Jean 3, 13-17

« Le symbole de la croix »

Dominique Ponnau

Le Monde de la Bible, mars-avril 1996, Aux origines de la croix, p. 5s

 

          Le symbole de la croix précède et excède les limites du monde chrétien. Pourtant, il est devenu le signe par excellence de la singularité et de l’universalité chrétiennes. Bien avant le Christ, et depuis le Christ, hors des terres évangélisées, la croix est l’un des symboles cosmiques les plus répandue et les plus parlants. Il unit tous les « Orients » du sol, du ciel, de l’espace. Bien avant le Christ, elle fut l’instrument d’un supplice effroyable et honteux, réservé au rebut de l’espèce humaine : l’esclave révolté. Mais le Christ a fait de la croix le symbole du Christ et celui des disciples

            « Les juifs demandent des miracles et les Grecs recherchent la sagesse ; mais nous, nous prêchons un Christ crucifié, scandale pour les Juifs, folie pour les païens, mais pour ceux qui sont appelés, tant Juifs que Grecs, il est Christ, puissance et sagesse de Dieu ». Ainsi parle Paul.

            « Qui ne prend sa croix et ne me suit pas digne de moi », dit Jésus lui-même.    Celui qui, selon ses disciples, est le Verbe éternel, se donne, dès le début, comme le crucifié crucifiant.

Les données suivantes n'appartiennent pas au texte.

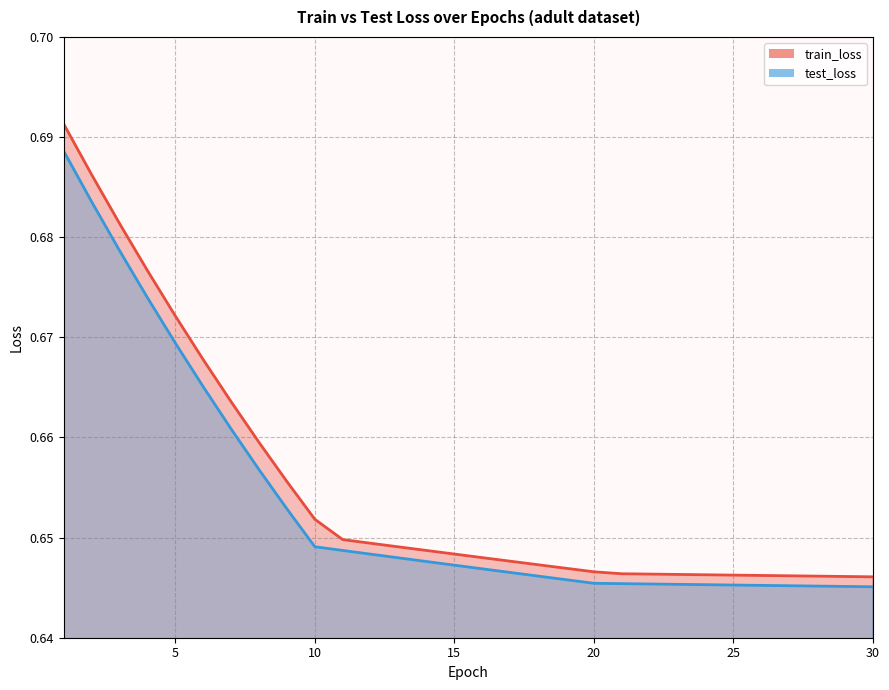

What is the value of the test_loss point at the 24th from the left?

0.6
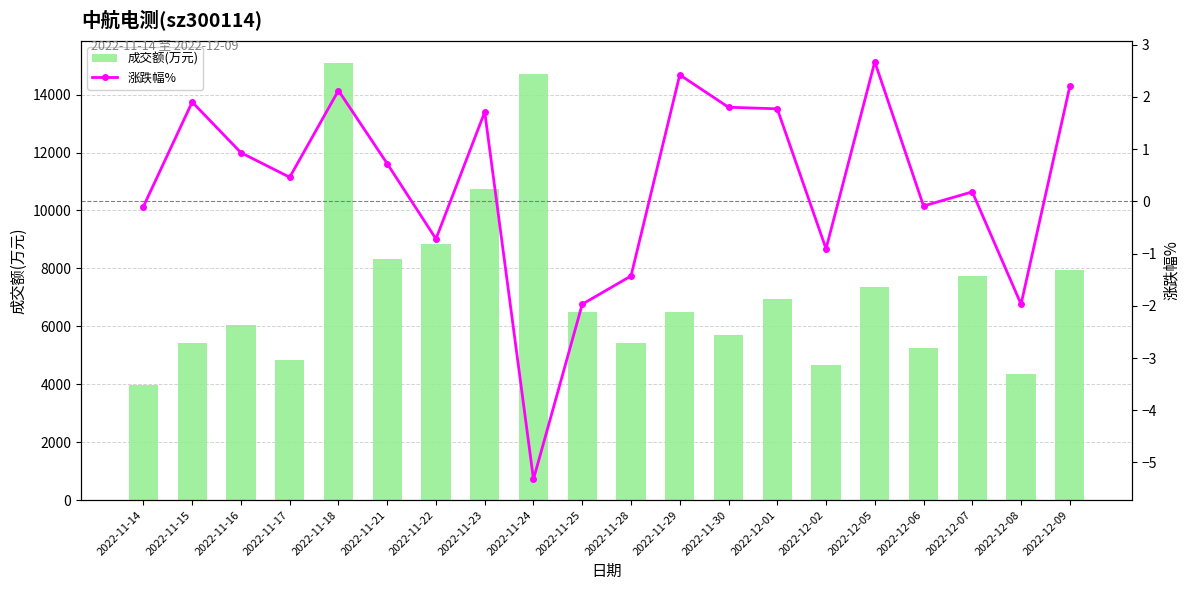

What is the label of the 19th bar from the right?

2022-11-15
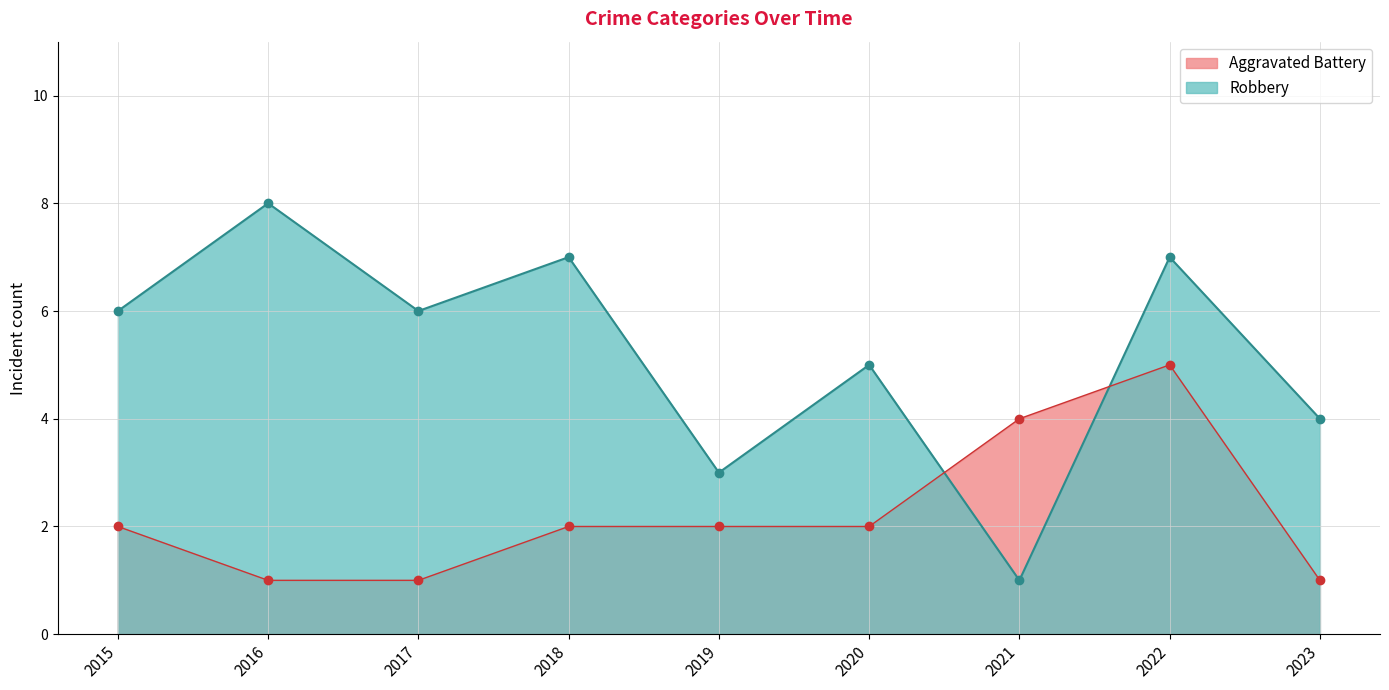

What are all the series names shown in the legend?

Aggravated Battery, Robbery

Il se donne aussitôt pour tel dans sa parole et dans la parole qu’il inspire. Non dans son image. Il faut attendre le IV° siècle pour que la croix du Christ soit offerte au regard ; il faut qu’elle ait été « inventée » à Jérusalem par sainte Hélène et qu’elle ait paru, glorieuse, dans le ciel de la Ville sainte. Elle sera, dès lors, fait du plus précieux métal et sertie de joyaux. Il faudra attendre des siècles, encore, pour que le crucifié, proclamé peu d’années après son supplice, soit représenté lui-même sur la croix.

            Paradoxe d’un symbole cosmique et d’un symbole d’infamie, paradoxe de gloire proclamé par la voix, mais longtemps insupportable aux yeux. On put très tôt faire scandale en proférant le nom de la croix et celui de Jésus crucifié. On ne put que longtemps après offrir au regard la croix elle-même et, sur elle, plus tard encore, Celui qu’on y avait cloué.

            Le sceau de la croix est devenu, sur le monde, le sceau chrétien par excellence. Et sur lui le chrétien contemple le Dieu qui « s’est fait obéissant jusqu’à la mort, la mort sur une croix ».

            Le Christ et les chrétiens n’ont pas inventé le symbole cruciforme de la gloire cosmique et du plus cruel des châtiments. Ils en ont fait le lieu de la pénétration du Dieu transcendant dans le système de la déréliction humaine. Jésus, cloué dessus, l’a proposé, d’une manière unique au sommet de la montagne sainte, où chacun désormais peut le contempler, du fond de la vallée de sa vie, soit comme un exemple insigne de don et d’amour, soit comme le signe même du don de l’amour.